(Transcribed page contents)
╔══

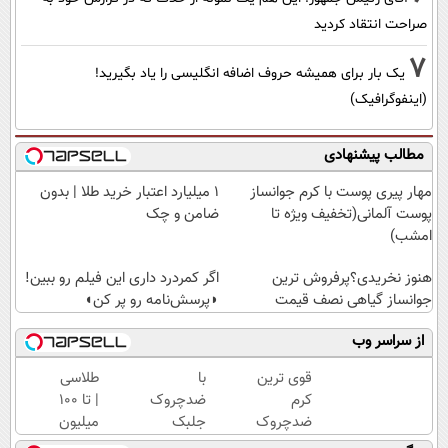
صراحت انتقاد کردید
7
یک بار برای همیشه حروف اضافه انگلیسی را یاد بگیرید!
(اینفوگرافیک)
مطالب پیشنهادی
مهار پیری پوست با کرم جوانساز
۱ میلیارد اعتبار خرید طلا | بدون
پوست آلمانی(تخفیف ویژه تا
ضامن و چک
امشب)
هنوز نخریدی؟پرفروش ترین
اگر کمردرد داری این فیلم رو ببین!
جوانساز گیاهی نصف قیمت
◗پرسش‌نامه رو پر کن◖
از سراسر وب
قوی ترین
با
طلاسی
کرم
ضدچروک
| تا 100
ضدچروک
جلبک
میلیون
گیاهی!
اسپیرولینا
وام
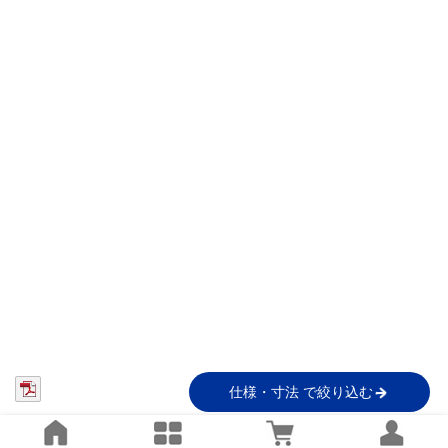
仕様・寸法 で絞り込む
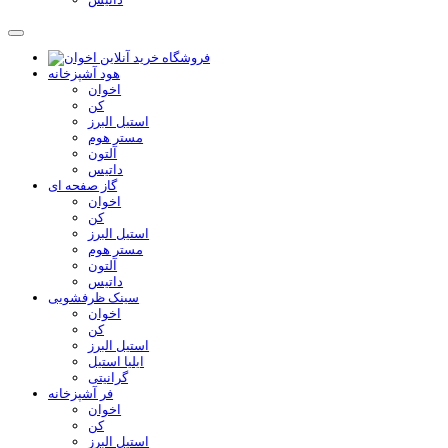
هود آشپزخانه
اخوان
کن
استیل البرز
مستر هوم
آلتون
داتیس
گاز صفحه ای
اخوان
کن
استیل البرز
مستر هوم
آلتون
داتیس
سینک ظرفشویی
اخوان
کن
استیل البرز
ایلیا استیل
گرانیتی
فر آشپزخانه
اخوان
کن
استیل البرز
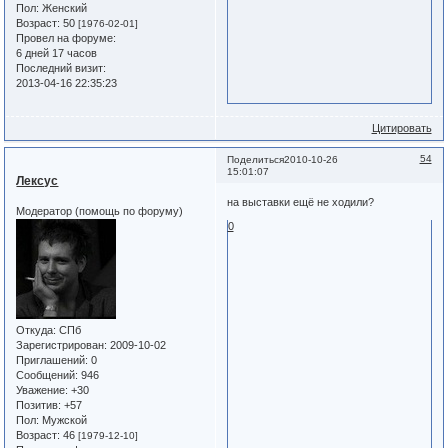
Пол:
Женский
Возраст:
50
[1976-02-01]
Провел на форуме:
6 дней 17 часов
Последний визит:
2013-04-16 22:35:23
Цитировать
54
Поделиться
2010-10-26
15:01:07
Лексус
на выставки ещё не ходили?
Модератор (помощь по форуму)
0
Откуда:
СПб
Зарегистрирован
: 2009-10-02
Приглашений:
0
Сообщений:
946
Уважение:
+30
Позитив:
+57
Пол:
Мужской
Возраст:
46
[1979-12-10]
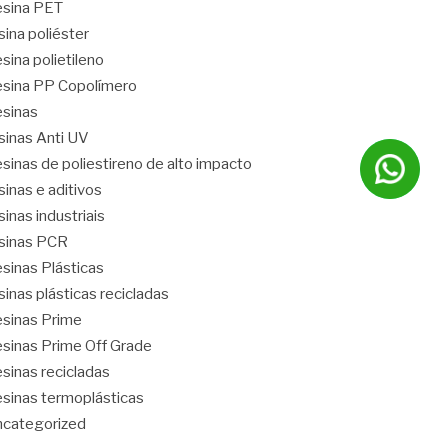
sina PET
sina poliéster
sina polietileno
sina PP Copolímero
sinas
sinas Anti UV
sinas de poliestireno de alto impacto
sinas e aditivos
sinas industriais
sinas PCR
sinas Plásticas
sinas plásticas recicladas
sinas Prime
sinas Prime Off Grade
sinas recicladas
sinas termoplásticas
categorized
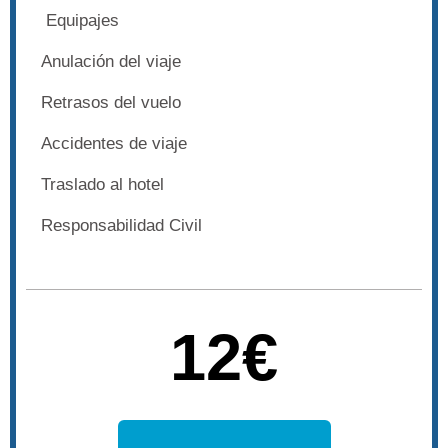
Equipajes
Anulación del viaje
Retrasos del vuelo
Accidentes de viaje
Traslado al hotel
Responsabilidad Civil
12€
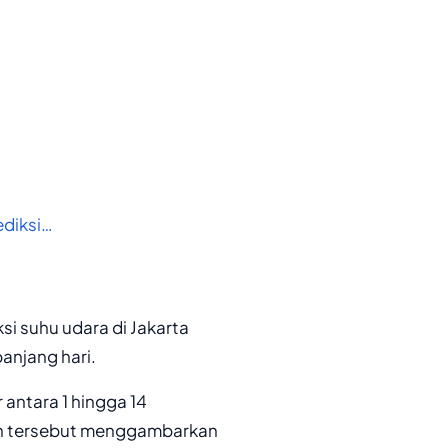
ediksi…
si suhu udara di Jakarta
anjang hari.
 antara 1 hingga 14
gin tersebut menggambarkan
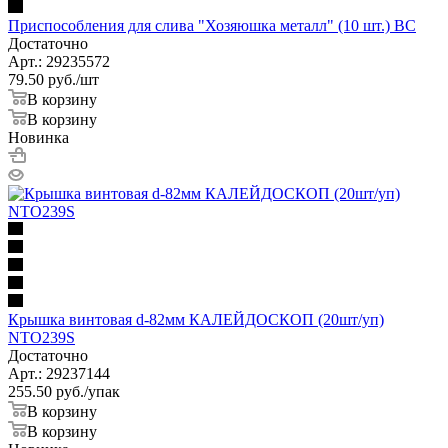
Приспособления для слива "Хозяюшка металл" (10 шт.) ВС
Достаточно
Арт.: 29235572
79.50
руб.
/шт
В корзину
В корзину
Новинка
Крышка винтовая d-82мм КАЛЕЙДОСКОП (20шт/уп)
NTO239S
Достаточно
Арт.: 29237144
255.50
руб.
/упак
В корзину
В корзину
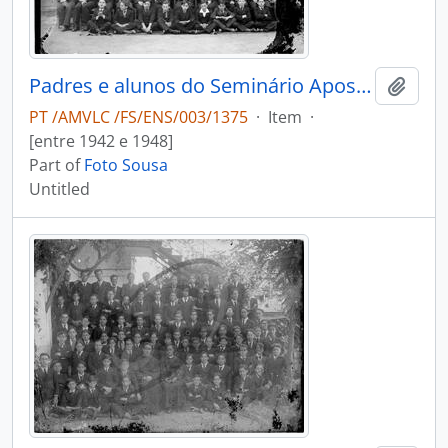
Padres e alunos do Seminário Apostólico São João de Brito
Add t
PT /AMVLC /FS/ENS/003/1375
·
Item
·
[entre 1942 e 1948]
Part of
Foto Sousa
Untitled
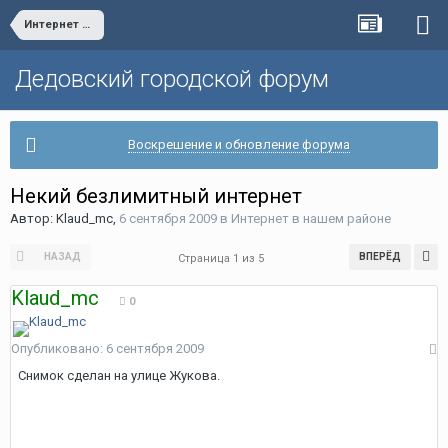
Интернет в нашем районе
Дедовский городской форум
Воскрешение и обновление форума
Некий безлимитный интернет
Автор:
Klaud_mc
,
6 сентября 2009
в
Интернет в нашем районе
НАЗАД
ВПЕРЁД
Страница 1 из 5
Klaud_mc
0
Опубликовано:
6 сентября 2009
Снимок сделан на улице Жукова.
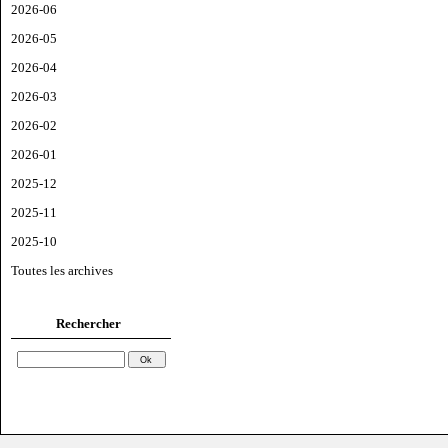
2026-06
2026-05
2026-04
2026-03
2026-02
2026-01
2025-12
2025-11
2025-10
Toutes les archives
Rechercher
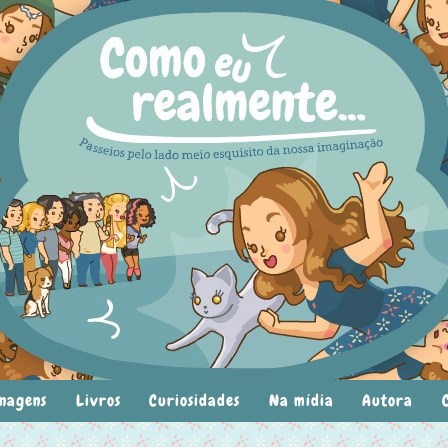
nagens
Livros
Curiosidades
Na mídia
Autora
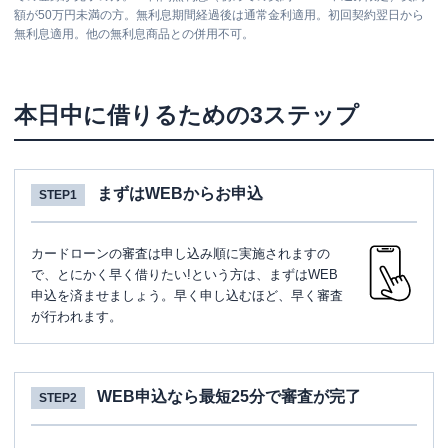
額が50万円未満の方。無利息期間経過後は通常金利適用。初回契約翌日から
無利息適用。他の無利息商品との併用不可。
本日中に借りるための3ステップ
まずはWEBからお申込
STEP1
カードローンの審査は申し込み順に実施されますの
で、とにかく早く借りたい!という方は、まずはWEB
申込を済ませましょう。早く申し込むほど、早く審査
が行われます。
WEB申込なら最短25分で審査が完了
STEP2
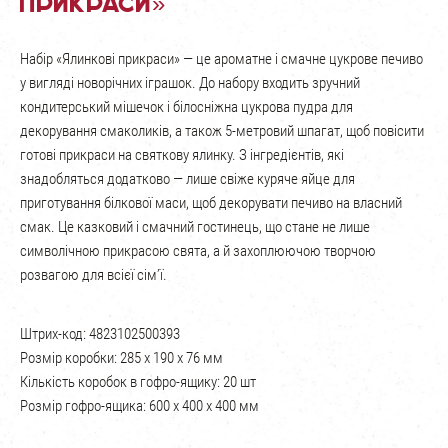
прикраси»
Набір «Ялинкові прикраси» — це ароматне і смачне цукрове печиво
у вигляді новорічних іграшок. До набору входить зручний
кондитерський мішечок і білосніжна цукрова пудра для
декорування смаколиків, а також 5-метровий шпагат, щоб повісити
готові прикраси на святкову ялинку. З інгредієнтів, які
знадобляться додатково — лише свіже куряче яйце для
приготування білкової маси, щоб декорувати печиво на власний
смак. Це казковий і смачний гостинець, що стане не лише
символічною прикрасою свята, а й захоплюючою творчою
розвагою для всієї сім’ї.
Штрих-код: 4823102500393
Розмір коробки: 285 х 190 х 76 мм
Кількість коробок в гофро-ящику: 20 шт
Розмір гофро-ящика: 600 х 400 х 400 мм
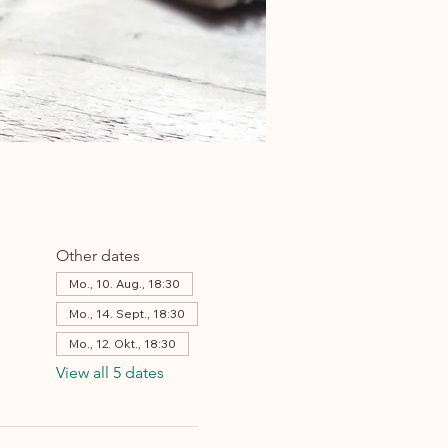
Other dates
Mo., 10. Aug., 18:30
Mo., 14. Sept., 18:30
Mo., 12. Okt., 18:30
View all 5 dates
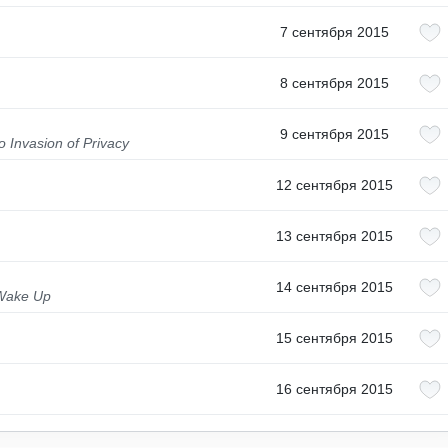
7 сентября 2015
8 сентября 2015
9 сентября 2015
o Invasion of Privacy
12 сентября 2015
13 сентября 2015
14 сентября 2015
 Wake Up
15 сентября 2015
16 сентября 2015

╚══

• _Work item_
Output nothing except an exact copy of the records above, with the images left out.

• _Response to the task_
صراحت انتقاد کردید
7
یک بار برای همیشه حروف اضافه انگلیسی را یاد بگیرید!
(اینفوگرافیک)
مطالب پیشنهادی
مهار پیری پوست با کرم جوانساز
۱ میلیارد اعتبار خرید طلا | بدون
پوست آلمانی(تخفیف ویژه تا
ضامن و چک
امشب)
هنوز نخریدی؟پرفروش ترین
اگر کمردرد داری این فیلم رو ببین!
جوانساز گیاهی نصف قیمت
◗پرسش‌نامه رو پر کن◖
از سراسر وب
قوی ترین
با
طلاسی
کرم
ضدچروک
| تا 100
ضدچروک
جلبک
میلیون
گیاهی!
اسپیرولینا
وام
仕様・寸法 で絞り込む
هود آشپزخانه
اخوان
کن
استیل البرز
مستر هوم
آلتون
داتیس
گاز صفحه ای
اخوان
کن
استیل البرز
مستر هوم
آلتون
داتیس
سینک ظرفشویی
اخوان
کن
استیل البرز
ایلیا استیل
گرانیتی
فر آشپزخانه
اخوان
کن
استیل البرز
Пол:
Женский
Возраст:
50
[1976-02-01]
Провел на форуме:
6 дней 17 часов
Последний визит:
2013-04-16 22:35:23
Цитировать
54
Поделиться
2010-10-26
15:01:07
Лексус
на выставки ещё не ходили?
Модератор (помощь по форуму)
0
Откуда:
СПб
Зарегистрирован
: 2009-10-02
Приглашений:
0
Сообщений:
946
Уважение:
+30
Позитив:
+57
Пол:
Мужской
Возраст:
46
[1979-12-10]
sina PET
sina poliéster
sina polietileno
sina PP Copolímero
sinas
sinas Anti UV
sinas de poliestireno de alto impacto
sinas e aditivos
sinas industriais
sinas PCR
sinas Plásticas
sinas plásticas recicladas
sinas Prime
sinas Prime Off Grade
sinas recicladas
sinas termoplásticas
categorized
Equipajes
Anulación del viaje
Retrasos del vuelo
Accidentes de viaje
Traslado al hotel
Responsabilidad Civil
12€
ediksi…
si suhu udara di Jakarta
anjang hari.
 antara 1 hingga 14
gin tersebut menggambarkan
Приспособления для слива "Хозяюшка металл" (10 шт.) ВС
Достаточно
Арт.: 29235572
79.50
руб.
/шт
В корзину
В корзину
Новинка
Крышка винтовая d-82мм КАЛЕЙДОСКОП (20шт/уп)
NTO239S
Достаточно
Арт.: 29237144
255.50
руб.
/упак
В корзину
В корзину
Padres e alunos do Seminário Apostólico São João de Brito
Add t
PT /AMVLC /FS/ENS/003/1375
·
Item
·
[entre 1942 e 1948]
Part of
Foto Sousa
Untitled
Интернет в нашем районе
Дедовский городской форум
Воскрешение и обновление форума
Некий безлимитный интернет
Автор:
Klaud_mc
,
6 сентября 2009
в
Интернет в нашем районе
НАЗАД
ВПЕРЁД
Страница 1 из 5
Klaud_mc
0
Опубликовано:
6 сентября 2009
Снимок сделан на улице Жукова.
2026-06
2026-05
2026-04
2026-03
2026-02
2026-01
2025-12
2025-11
2025-10
Toutes les archives
Rechercher
nagens
Livros
Curiosidades
Na mídia
Autora
額が50万円未満の方。無利息期間経過後は通常金利適用。初回契約翌日から
無利息適用。他の無利息商品との併用不可。
本日中に借りるための3ステップ
まずはWEBからお申込
STEP1
カードローンの審査は申し込み順に実施されますの
で、とにかく早く借りたい!という方は、まずはWEB
申込を済ませましょう。早く申し込むほど、早く審査
が行われます。
WEB申込なら最短25分で審査が完了
STEP2
прикраси»
Набір «Ялинкові прикраси» — це ароматне і смачне цукрове печиво
у вигляді новорічних іграшок. До набору входить зручний
кондитерський мішечок і білосніжна цукрова пудра для
декорування смаколиків, а також 5-метровий шпагат, щоб повісити
готові прикраси на святкову ялинку. З інгредієнтів, які
знадобляться додатково — лише свіже куряче яйце для
приготування білкової маси, щоб декорувати печиво на власний
смак. Це казковий і смачний гостинець, що стане не лише
символічною прикрасою свята, а й захоплюючою творчою
розвагою для всієї сім’ї.
Штрих-код: 4823102500393
Розмір коробки: 285 х 190 х 76 мм
Кількість коробок в гофро-ящику: 20 шт
Розмір гофро-ящика: 600 х 400 х 400 мм
Other dates
Mo., 10. Aug., 18:30
Mo., 14. Sept., 18:30
Mo., 12. Okt., 18:30
View all 5 dates
7 сентября 2015
8 сентября 2015
9 сентября 2015
o Invasion of Privacy
12 сентября 2015
13 сентября 2015
14 сентября 2015
 Wake Up
15 сентября 2015
16 сентября 2015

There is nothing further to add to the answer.